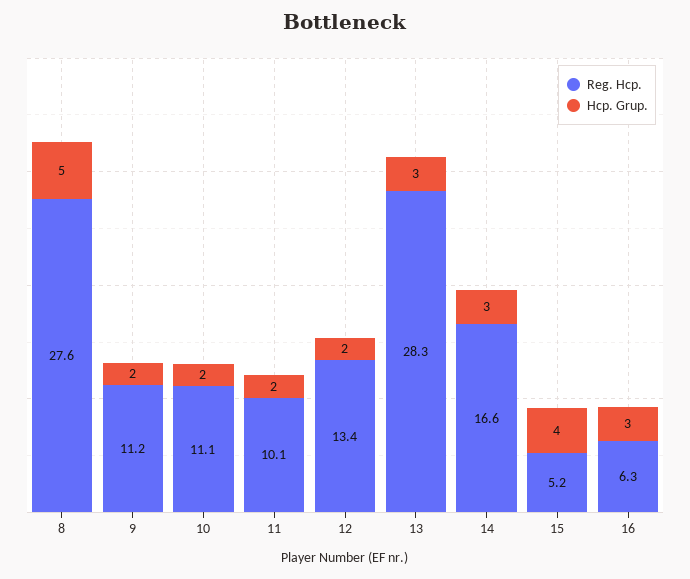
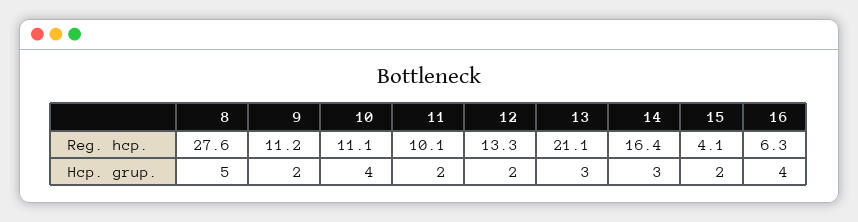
Hcp. Grup., 10: 2 -> 4
Reg. Hcp., 12: 13.4 -> 13.3
Reg. Hcp., 13: 28.3 -> 21.1
Reg. Hcp., 14: 16.6 -> 16.4
Reg. Hcp., 15: 5.2 -> 4.1
Hcp. Grup., 15: 4 -> 2
Hcp. Grup., 16: 3 -> 4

------------

Work instructions: Please give every line above again word for word, apart from the pictures.

Answer section:
Hcp. Grup., 10: 2 -> 4
Reg. Hcp., 12: 13.4 -> 13.3
Reg. Hcp., 13: 28.3 -> 21.1
Reg. Hcp., 14: 16.6 -> 16.4
Reg. Hcp., 15: 5.2 -> 4.1
Hcp. Grup., 15: 4 -> 2
Hcp. Grup., 16: 3 -> 4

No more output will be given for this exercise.